Bei diesen gummiartigen Rückständen handelt es sich um unverbrannte Nebenprodukte, die durch zerstäubten minderwertigen Kraftstoff oder dem Benzin beigemischte minderwertige Kraftstoffzusätze entstehen.

Während der Gummi bei heißem Motor vernachlässigbare Auswirkungen auf den Motorbetrieb hat, härtet er aus, sobald der Motor über Nacht vollständig abgekühlt ist. Es haftet fest an Ventilen und Ventilschäften, verhindert den vollständigen Sitz der Ventile und führt zu einer schlechten Kompressionsdichtung, was dazu führt, dass beim Kaltstart kein Start mehr erfolgt.
Was die anfängliche falsch eingestellte Ventilsteuerung betrifft, die beobachtet wurde:

Nachdem das Fahrzeug über Nacht kalt gestanden hatte, wurden die Heber mit Gummi am Zylinderkopf befestigt. Beim Kaltstarten am nächsten Morgen blockierte die Einlassnockenwelle und drehte sich zunächst nicht, während das vordere Steuerrad durch die Kurbelwelle gezwungen wurde, sich zu drehen. Sobald die mechanische Kraft den Öldruckwiderstand überwand, drehte sich das Kettenrad in die maximale VVT-Einstellposition und verriegelte die Nockenwelle und das Kettenrad in einer starren Verbindung. Das übertragene Drehmoment verdrehte dann die Einlassnockenwelle, was zu einer schwerwiegenden Fehlausrichtung der Ventilsteuerung führte.

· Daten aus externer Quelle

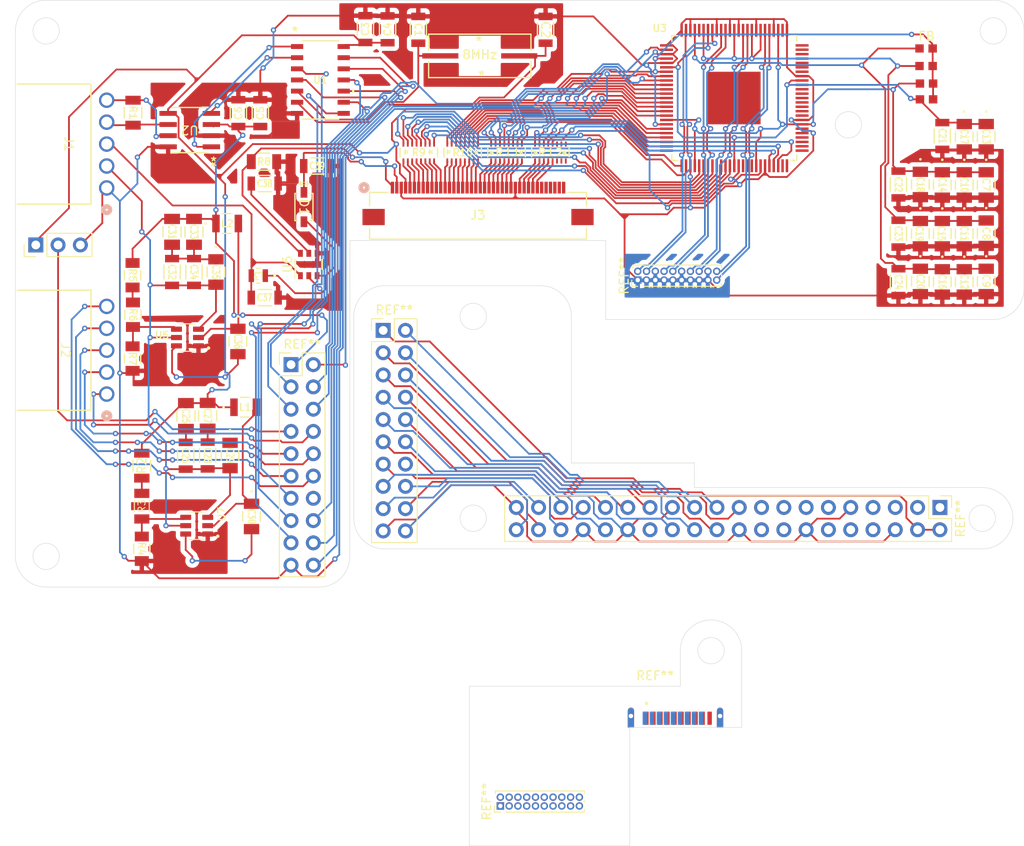
<source format=kicad_pcb>
(kicad_pcb
	(version 20240108)
	(generator "pcbnew")
	(generator_version "8.0")
	(general
		(thickness 1.6)
		(legacy_teardrops no)
	)
	(paper "A4")
	(layers
		(0 "F.Cu" signal)
		(31 "B.Cu" signal)
		(32 "B.Adhes" user "B.Adhesive")
		(33 "F.Adhes" user "F.Adhesive")
		(34 "B.Paste" user)
		(35 "F.Paste" user)
		(36 "B.SilkS" user "B.Silkscreen")
		(37 "F.SilkS" user "F.Silkscreen")
		(38 "B.Mask" user)
		(39 "F.Mask" user)
		(40 "Dwgs.User" user "User.Drawings")
		(41 "Cmts.User" user "User.Comments")
		(42 "Eco1.User" user "User.Eco1")
		(43 "Eco2.User" user "User.Eco2")
		(44 "Edge.Cuts" user)
		(45 "Margin" user)
		(46 "B.CrtYd" user "B.Courtyard")
		(47 "F.CrtYd" user "F.Courtyard")
		(48 "B.Fab" user)
		(49 "F.Fab" user)
		(50 "User.1" user)
		(51 "User.2" user)
		(52 "User.3" user)
		(53 "User.4" user)
		(54 "User.5" user)
		(55 "User.6" user)
		(56 "User.7" user)
		(57 "User.8" user)
		(58 "User.9" user)
	)
	(setup
		(pad_to_mask_clearance 0)
		(allow_soldermask_bridges_in_footprints no)
		(pcbplotparams
			(layerselection 0x00010fc_ffffffff)
			(plot_on_all_layers_selection 0x0000000_00000000)
			(disableapertmacros no)
			(usegerberextensions no)
			(usegerberattributes yes)
			(usegerberadvancedattributes yes)
			(creategerberjobfile yes)
			(dashed_line_dash_ratio 12.000000)
			(dashed_line_gap_ratio 3.000000)
			(svgprecision 4)
			(plotframeref no)
			(viasonmask no)
			(mode 1)
			(useauxorigin no)
			(hpglpennumber 1)
			(hpglpenspeed 20)
			(hpglpendiameter 15.000000)
			(pdf_front_fp_property_popups yes)
			(pdf_back_fp_property_popups yes)
			(dxfpolygonmode yes)
			(dxfimperialunits yes)
			(dxfusepcbnewfont yes)
			(psnegative no)
			(psa4output no)
			(plotreference yes)
			(plotvalue yes)
			(plotfptext yes)
			(plotinvisibletext no)
			(sketchpadsonfab no)
			(subtractmaskfromsilk no)
			(outputformat 1)
			(mirror no)
			(drillshape 1)
			(scaleselection 1)
			(outputdirectory "")
		)
	)
	(net 0 "")
	(net 1 "+3.3V")
	(net 2 "Net-(U1-OSC2)")
	(net 3 "Net-(U1-OSC1)")
	(net 4 "+5V")
	(net 5 "Net-(U3-OVDD)")
	(net 6 "Net-(U3-AVDD)")
	(net 7 "Net-(U3-PVDD)")
	(net 8 "Net-(U3-DVDD)")
	(net 9 "7V")
	(net 10 "Net-(U7-VBST)")
	(net 11 "Net-(U7-SW)")
	(net 12 "Net-(U5-VBST)")
	(net 13 "Net-(U5-SW)")
	(net 14 "12V")
	(net 15 "Net-(U6-COMP)")
	(net 16 "/LEDA")
	(net 17 "Net-(D1-ANODE)")
	(net 18 "/GND")
	(net 19 "/CAN Bus connection L")
	(net 20 "/CAN Bus connection H")
	(net 21 "unconnected-(J2-Pad1)")
	(net 22 "/VSYNC")
	(net 23 "/B6")
	(net 24 "/G1")
	(net 25 "/G4")
	(net 26 "/B1")
	(net 27 "/G3")
	(net 28 "/R1")
	(net 29 "unconnected-(J3-Pad36)")
	(net 30 "unconnected-(J3-Pad37)")
	(net 31 "/B5")
	(net 32 "/G2")
	(net 33 "/B7")
	(net 34 "/G0")
	(net 35 "/R7")
	(net 36 "/HSYNC")
	(net 37 "unconnected-(J3-Pad40)")
	(net 38 "/R4")
	(net 39 "/G6")
	(net 40 "/DISPEN")
	(net 41 "/R0")
	(net 42 "/R6")
	(net 43 "/G5")
	(net 44 "/PIXCLK")
	(net 45 "/B3")
	(net 46 "/LEDK")
	(net 47 "unconnected-(J3-Pad35)")
	(net 48 "/B2")
	(net 49 "/B4")
	(net 50 "unconnected-(J3-Pad39)")
	(net 51 "/R2")
	(net 52 "/ACTIVE")
	(net 53 "unconnected-(J3-Pad38)")
	(net 54 "/B0")
	(net 55 "/G7")
	(net 56 "/R5")
	(net 57 "/R3")
	(net 58 "Net-(U3-RX2-)")
	(net 59 "Net-(U3-RX1+)")
	(net 60 "Net-(U3-RX0-)")
	(net 61 "Net-(U3-RXC+)")
	(net 62 "Net-(U3-RXC-)")
	(net 63 "Net-(U3-RX1-)")
	(net 64 "Net-(U3-RX2+)")
	(net 65 "Net-(U3-RX0+)")
	(net 66 "Net-(R2-Pad1)")
	(net 67 "Net-(U7-VFB)")
	(net 68 "Net-(R5-Pad2)")
	(net 69 "Net-(U5-VFB)")
	(net 70 "/Rasberry PI (SPI input)")
	(net 71 "/RX")
	(net 72 "/TX")
	(net 73 "/Rasberry PI (chip select)")
	(net 74 "/Rasberry PI (SPI clock input)")
	(net 75 "/Rasberry PI (SPI output)")
	(net 76 "/Rasberry PI (RX interupt active low)")
	(net 77 "/Rasberry PI (TX interupt active low)")
	(net 78 "/Rasberry PI (interupt active low)")
	(net 79 "/Rasberry PI (clock output)")
	(net 80 "unconnected-(U3-QO10-Pad61)")
	(net 81 "unconnected-(U3-EPAD-Pad101)")
	(net 82 "unconnected-(U3-QO12-Pad63)")
	(net 83 "unconnected-(U3-CTL1-Pad40)")
	(net 84 "unconnected-(U3-QO8-Pad59)")
	(net 85 "unconnected-(U3-QO17-Pad70)")
	(net 86 "unconnected-(U3-QO1-Pad50)")
	(net 87 "unconnected-(U3-EXT_RES-Pad96)")
	(net 88 "unconnected-(U3-QO5-Pad54)")
	(net 89 "unconnected-(U3-QO13-Pad64)")
	(net 90 "unconnected-(U3-CTL2-Pad41)")
	(net 91 "unconnected-(U3-QO2-Pad51)")
	(net 92 "unconnected-(U3-QO3-Pad52)")
	(net 93 "unconnected-(U3-QO4-Pad53)")
	(net 94 "unconnected-(U3-QO23-Pad77)")
	(net 95 "unconnected-(U3-QO22-Pad75)")
	(net 96 "unconnected-(U3-QO6-Pad55)")
	(net 97 "unconnected-(U3-QO15-Pad66)")
	(net 98 "unconnected-(U3-QO14-Pad65)")
	(net 99 "unconnected-(U3-QO21-Pad74)")
	(net 100 "unconnected-(U3-QO0-Pad49)")
	(net 101 "/PWRON")
	(net 102 "unconnected-(U3-QO20-Pad73)")
	(net 103 "unconnected-(U3-CTL3-Pad42)")
	(net 104 "unconnected-(U3-QO7-Pad56)")
	(net 105 "unconnected-(U3-QO19-Pad72)")
	(net 106 "unconnected-(U3-QO9-Pad60)")
	(net 107 "unconnected-(U3-QO11-Pad62)")
	(net 108 "unconnected-(U3-QO18-Pad71)")
	(net 109 "/PWRON_D")
	(net 110 "unconnected-(U3-QO16-Pad69)")
	(net 111 "/PWM")
	(net 112 "Net-(J3-Pad7)")
	(net 113 "Net-(J3-Pad18)")
	(net 114 "Net-(J3-Pad24)")
	(net 115 "Net-(J3-Pad20)")
	(net 116 "Net-(J3-Pad15)")
	(net 117 "Net-(J3-Pad23)")
	(net 118 "Net-(J3-Pad26)")
	(net 119 "Net-(J3-Pad6)")
	(net 120 "Net-(J3-Pad22)")
	(net 121 "Net-(J3-Pad10)")
	(net 122 "Net-(J3-Pad16)")
	(net 123 "Net-(J3-Pad12)")
	(net 124 "Net-(J3-Pad11)")
	(net 125 "Net-(J3-Pad5)")
	(net 126 "Net-(J3-Pad28)")
	(net 127 "Net-(J3-Pad13)")
	(net 128 "Net-(J3-Pad25)")
	(net 129 "Net-(J3-Pad8)")
	(net 130 "Net-(J3-Pad27)")
	(net 131 "Net-(J3-Pad9)")
	(net 132 "Net-(J3-Pad19)")
	(net 133 "Net-(J3-Pad21)")
	(net 134 "Net-(J3-Pad17)")
	(net 135 "Net-(J3-Pad14)")
	(net 136 "unconnected-(R12-Pad7)")
	(net 137 "unconnected-(R12-Pad6)")
	(net 138 "unconnected-(R12-Pad9)")
	(net 139 "unconnected-(R12-Pad8)")
	(net 140 "unconnected-(R12-Pad11)")
	(net 141 "unconnected-(R12-Pad10)")
	(footprint "CustomLibrary:CONN_SD-105313-100_05_MOL" (layer "F.Cu") (at 133 92 -90))
	(footprint "Connector_PinHeader_2.54mm:PinHeader_2x10_P2.54mm_Vertical" (layer "F.Cu") (at 154 88.64))
	(footprint "CustomLibrary:DBV0006A_L" (layer "F.Cu") (at 156.022201 77.224999 90))
	(footprint "CustomLibrary:CAP_1206_B_WAL" (layer "F.Cu") (at 233.2 62.657802 -90))
	(footprint "CustomLibrary:IND_TAIYO_LBR2012_TAY" (layer "F.Cu") (at 150.272299 78.5 180))
	(footprint "CustomLibrary:RES_YC248_4X1P6_YAG" (layer "F.Cu") (at 178.552579 64.4652 90))
	(footprint "CustomLibrary:CONN40_CF3140_CVI" (layer "F.Cu") (at 175.305855 71.6762))
	(footprint "CustomLibrary:CL1206_SAM" (layer "F.Cu") (at 140.4473 73.501501 -90))
	(footprint "CustomLibrary:CAP_CL31_SAM" (layer "F.Cu") (at 223.2 73.710002 -90))
	(footprint "CustomLibrary:CAP_1206_B_WAL" (layer "F.Cu") (at 230.7 79.210002 -90))
	(footprint "CustomLibrary:CAP_CL31_SAM" (layer "F.Cu") (at 168.5 50.472199 -90))
	(footprint "Connector_PinHeader_1.00mm:PinHeader_2x10_P1.00mm_Vertical" (layer "F.Cu") (at 193.5 79 90))
	(footprint "CustomLibrary:CAP_1206_B_WAL" (layer "F.Cu") (at 230.7 62.657802 -90))
	(footprint "CustomLibrary:CAP_CL31_SAM" (layer "F.Cu") (at 228.2 62.577801 -90))
	(footprint "CustomLibrary:RC1206N_YAG" (layer "F.Cu") (at 135.9912 82.9507 -90))
	(footprint "CustomLibrary:CL1206_SAM" (layer "F.Cu") (at 142.0268 94.5 -90))
	(footprint "CustomLibrary:SOT95P280X110-6N" (layer "F.Cu") (at 143.255 107 180))
	(footprint "CustomLibrary:CAP_1206_B_WAL" (layer "F.Cu") (at 147.9473 86.0005 -90))
	(footprint "CustomLibrary:CAP_CL31_SAM" (layer "F.Cu") (at 223.2 68.105602 -90))
	(footprint "CustomLibrary:CAP_1206_B_WAL" (layer "F.Cu") (at 228.2 79.210002 -90))
	(footprint "CustomLibrary:FERRITE_0603_1P6XP8_MUR" (layer "F.Cu") (at 226.4 56.6 180))
	(footprint "CustomLibrary:IND_TAIYO_LB3218_TAY" (layer "F.Cu") (at 148.77635 93.5))
	(footprint "CustomLibrary:SOT95P280X110-6N" (layer "F.Cu") (at 142.2023 85.5527 180))
	(footprint "CustomLibrary:CAP_1206_B_WAL" (layer "F.Cu") (at 145.4473 78.080501 -90))
	(footprint "CustomLibrary:CAP_CL31_SAM"
		(layer "F.Cu")
		(uuid "4e81b744-a7db-4803-856f-caa82aa3c259")
		(at 148 59.972199 90)
		(tags "CL31A106MAHNNNE ")
		(property "Reference" "C6"
			(at 0 0 90)
			(unlocked yes)
			(layer "F.SilkS")
			(uuid "6e197fe1-77e4-4580-a2a0-52a0483deafc")
			(effects
				(font
					(size 0.8 0.8)
					(thickness 0.15)
				)
			)
		)
		(property "Value" "10nF"
			(at 0 0 90)
			(unlocked yes)
			(layer "F.Fab")
			(uuid "b9a2745e-1003-4e3b-a276-6888e8950792")
			(effects
				(font
					(size 1 1)
					(thickness 0.15)
				)
			)
		)
		(property "Footprint" "CAP_CL31_SAM"
			(at 0 0 90)
			(layer "F.Fab")
			(hide yes)
			(uuid "4b243145-8ee8-43e1-9ae4-160948e534f3")
			(effects
				(font
					(size 1.27 1.27)
					(thickness 0.15)
				)
			)
		)
		(property "Datasheet" "CL31B103KHFNFNE"
			(at 0 0 90)
			(layer "F.Fab")
			(hide yes)
			(uuid "448f6a26-3942-4ea0-a08c-da37953a6c6f")
			(effects
				(font
					(size 1.27 1.27)
					(thickness 0.15)
				)
			)
		)
		(property "Description" "Unpolarized capacitor, small symbol"
			(at 0 0 90)
			(layer "F.Fab")
			(hide yes)
			(uuid "ae3b7b73-33be-4830-b383-f926ede88c23")
			(effects
				(font
					(size 1.27 1.27)
					(thickness 0.15)
				)
			)
		)
		(property ki_fp_filters "CAP_CL31_SAM CAP_CL31_SAM-M CAP_CL31_SAM-L")
		(path "/ce6768ff-4bc3-474f-8612-2691afa57a4b")
		(sheetname "Root")
		(sheetfile "ECE Capstone PCB Design.kicad_sch")
		(attr smd)
		(fp_line
			(start 0.792451 -0.927)
			(end -0.792451 -0.927)
			(stroke
				(width 0.1524)
				(type solid)
			)
			(layer "F.SilkS")
			(uuid "e19f841f-1d24-4411-8fba-c5a930863b58")
		)
		(fp_line
			(start -0.792451 0.927)
			(end 0.792451 0.927)
			(stroke
				(width 0.1524)
				(type solid)
			)
			(layer "F.SilkS")
			(uuid "34ee558d-b634-479d-95fc-b08a10388e5a")
		)
		(fp_line
			(start 2.209601 -1.054)
			(end 2.209601 1.054)
			(stroke
				(width 0.1524)
				(type solid)
			)
			(layer "F.CrtYd")
			(uuid "fcbd9ecc-4db5-4878-aa16-02287bc06ece")
		)
		(fp_line
			(start -2.209601 -1.054)
			(end 2.209601 -1.054)
			(stroke
				(width 0.1524)
				(type solid)
			)
			(layer "F.CrtYd")
			(uuid "766c7224-22b2-4e6d-924c-520db73d7bc9")
		)
		(fp_line
			(start 2.209601 1.054)
			(end -2.209601 1.054)
			(stroke
				(width 0.1524)
				(type solid)
			)
			(layer "F.CrtYd")
			(uuid "d1808ed0-21b9-49d5-961e-4ab57f7dd248")
		)
		(fp_line
	
... [902428 chars truncated]
</source>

Schritte zur Fehlerbehebung

  1. Zerlegen Sie den Zylinderkopf und reinigen Sie alle mechanischen Heberkomponenten gründlich
  2. Entfernen Sie alle Gummiablagerungen von Ventilschäften und Ventilen
  3. Lassen Sie den gesamten Kraftstoff im Tank ab und ersetzen Sie ihn
  4. Spülen und reinigen Sie die gesamte Kraftstoffversorgungsleitung
Nach Abschluss der oben genannten Reparaturen normalisierte sich die Zylinderkompression wieder und der Motor startete reibungslos, wodurch der Fehler vollständig behoben wurde.